> **ACTIVITY**:
Write out exactly the lines of the material below, beginning at the top and ending at the line that contains "non-Hodgkin's type, High".
BEGIN
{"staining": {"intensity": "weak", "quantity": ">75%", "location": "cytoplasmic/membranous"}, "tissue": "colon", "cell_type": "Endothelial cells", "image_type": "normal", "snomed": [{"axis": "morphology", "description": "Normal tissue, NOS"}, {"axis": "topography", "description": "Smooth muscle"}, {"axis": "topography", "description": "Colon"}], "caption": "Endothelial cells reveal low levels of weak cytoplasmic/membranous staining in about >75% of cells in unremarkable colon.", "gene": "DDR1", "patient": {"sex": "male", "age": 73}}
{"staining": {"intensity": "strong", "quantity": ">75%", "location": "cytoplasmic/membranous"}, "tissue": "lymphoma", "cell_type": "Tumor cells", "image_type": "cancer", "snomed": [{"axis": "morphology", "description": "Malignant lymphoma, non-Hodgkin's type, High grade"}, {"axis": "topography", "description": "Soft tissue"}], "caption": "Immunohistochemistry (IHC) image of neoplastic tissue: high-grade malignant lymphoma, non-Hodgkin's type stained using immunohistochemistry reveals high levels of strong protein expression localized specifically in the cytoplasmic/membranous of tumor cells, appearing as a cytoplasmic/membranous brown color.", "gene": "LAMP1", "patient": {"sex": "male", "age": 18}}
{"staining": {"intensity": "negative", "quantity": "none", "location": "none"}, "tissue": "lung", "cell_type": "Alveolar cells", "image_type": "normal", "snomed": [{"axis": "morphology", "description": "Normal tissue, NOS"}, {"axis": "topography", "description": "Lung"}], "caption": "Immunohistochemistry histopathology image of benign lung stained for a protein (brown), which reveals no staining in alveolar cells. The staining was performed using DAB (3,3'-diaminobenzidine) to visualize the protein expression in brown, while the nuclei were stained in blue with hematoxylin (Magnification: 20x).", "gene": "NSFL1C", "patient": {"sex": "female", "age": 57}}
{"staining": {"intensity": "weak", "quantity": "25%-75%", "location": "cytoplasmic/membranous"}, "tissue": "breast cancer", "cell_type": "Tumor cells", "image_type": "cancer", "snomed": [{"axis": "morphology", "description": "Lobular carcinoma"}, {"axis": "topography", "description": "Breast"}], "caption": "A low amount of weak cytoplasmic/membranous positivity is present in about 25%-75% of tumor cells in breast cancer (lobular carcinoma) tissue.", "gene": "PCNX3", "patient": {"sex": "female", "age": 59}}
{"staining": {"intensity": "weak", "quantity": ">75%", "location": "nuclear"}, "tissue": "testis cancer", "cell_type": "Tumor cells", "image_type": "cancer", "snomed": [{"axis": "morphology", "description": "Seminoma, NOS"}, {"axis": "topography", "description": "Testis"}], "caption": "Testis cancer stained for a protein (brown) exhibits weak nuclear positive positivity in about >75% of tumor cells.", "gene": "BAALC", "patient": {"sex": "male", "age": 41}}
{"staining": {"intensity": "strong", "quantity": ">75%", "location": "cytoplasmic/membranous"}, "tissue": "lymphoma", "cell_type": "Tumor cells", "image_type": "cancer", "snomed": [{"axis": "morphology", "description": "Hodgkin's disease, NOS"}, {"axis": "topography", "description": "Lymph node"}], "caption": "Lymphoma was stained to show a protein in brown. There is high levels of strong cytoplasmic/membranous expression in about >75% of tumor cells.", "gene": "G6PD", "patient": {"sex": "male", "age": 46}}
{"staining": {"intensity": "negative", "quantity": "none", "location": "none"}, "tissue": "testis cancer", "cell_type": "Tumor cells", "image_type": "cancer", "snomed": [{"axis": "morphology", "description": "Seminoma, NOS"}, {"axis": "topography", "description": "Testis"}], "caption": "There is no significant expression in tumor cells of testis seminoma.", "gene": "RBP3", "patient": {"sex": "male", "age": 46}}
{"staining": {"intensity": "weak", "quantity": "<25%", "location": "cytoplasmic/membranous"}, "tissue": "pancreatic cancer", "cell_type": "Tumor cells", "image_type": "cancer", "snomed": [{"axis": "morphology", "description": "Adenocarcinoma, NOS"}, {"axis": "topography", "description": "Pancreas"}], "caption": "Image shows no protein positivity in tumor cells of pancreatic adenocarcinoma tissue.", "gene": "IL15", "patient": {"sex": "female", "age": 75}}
END
> **RESULT**:
{"staining": {"intensity": "weak", "quantity": ">75%", "location": "cytoplasmic/membranous"}, "tissue": "colon", "cell_type": "Endothelial cells", "image_type": "normal", "snomed": [{"axis": "morphology", "description": "Normal tissue, NOS"}, {"axis": "topography", "description": "Smooth muscle"}, {"axis": "topography", "description": "Colon"}], "caption": "Endothelial cells reveal low levels of weak cytoplasmic/membranous staining in about >75% of cells in unremarkable colon.", "gene": "DDR1", "patient": {"sex": "male", "age": 73}}
{"staining": {"intensity": "strong", "quantity": ">75%", "location": "cytoplasmic/membranous"}, "tissue": "lymphoma", "cell_type": "Tumor cells", "image_type": "cancer", "snomed": [{"axis": "morphology", "description": "Malignant lymphoma, non-Hodgkin's type, High grade"}, {"axis": "topography", "description": "Soft tissue"}], "caption": "Immunohistochemistry (IHC) image of neoplastic tissue: high-grade malignant lymphoma, non-Hodgkin's type stained using immunohistochemistry reveals high levels of strong protein expression localized specifically in the cytoplasmic/membranous of tumor cells, appearing as a cytoplasmic/membranous brown color.", "gene": "LAMP1", "patient": {"sex": "male", "age": 18}}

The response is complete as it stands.